Matos’ Latin Jazz Pulses With Holiday Spirit
Why does Bobby Matos always draw such a jam-packed, vocally enthusiastic crowd to his annual Christmas week appearances at Catalina Bar & Grill? Probably because his pleasant blend of foot-tapping Latin rhythms and brisk jazz improvisations has the kind of convivial, share-the-music spirit that seems especially appropriate for the holiday season.
And on Saturday night at the club, in the first of a two-night booking, Matos and his Afro Latin Jazz ensemble did it again, playing for a crowded house, mixing some of his familiar numbers with a batch of new tunes scheduled for an upcoming recording session.
Matos, as always, was at the center of the action, his minimalist setup of timbales, cymbal and cowbell providing the heartbeat of the rhythm, the surging pulse that kept the music alive. But he shaped and molded the proceedings in other ways as well, serving as a combination of sergeant and foreman--sometimes requesting, sometimes insisting upon the procedures he wanted--with the music unfolding completely under his direction.
The ensemble sound and the flow of the solos were aided enormously by a talented pair of front-line horn players--saxophonist-flutist Michael Turre and trombonist Steve Baxter--who worked in contrasting but complementary styles. Turre, especially on alto saxophone, was a bold, upfront stylist, his penetrating sound and bop-tinged lines making for gripping, declamatory musical statements, most notably so on his own piece “Lamento.”

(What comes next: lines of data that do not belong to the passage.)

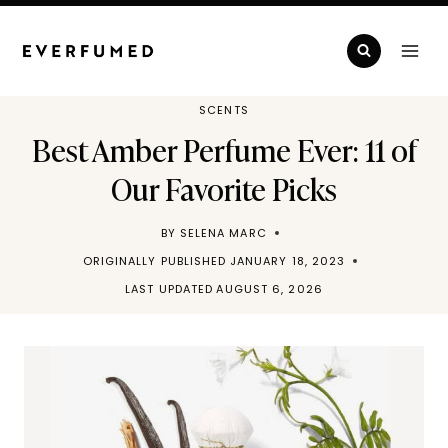
Skip
to
content
SCENTS
Best Amber Perfume Ever: 11 of
Our Favorite Picks
BY
SELENA MARC
ORIGINALLY PUBLISHED
JANUARY 18, 2023
LAST UPDATED
AUGUST 6, 2026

Baxter, playing with a highly personal, vocalized timbre, was a more subtle improviser, his range of expression moving from small, intimate passages to big, blowzy, avant-garde styled shouting. He is an unusually interesting trombonist, a player with the kind of originality that warrants wider hearing.
Pianist Victor Cegarra, conga player Robertito Melendez and bassist Rene Camacho laid down an unerring foundation of rhythm, solidly supporting the horn players’ high-flying excursions.
Despite the obvious affection of his listeners, Matos--to his credit--made no effort to dilute his music, to reduce it to an easily accessible, lowest-common-denominator form of Latin jazz. And, in the long run, that honesty, that insistence upon being true to his art, may have been what was most appealing--and most communicative--about an absorbing evening of music.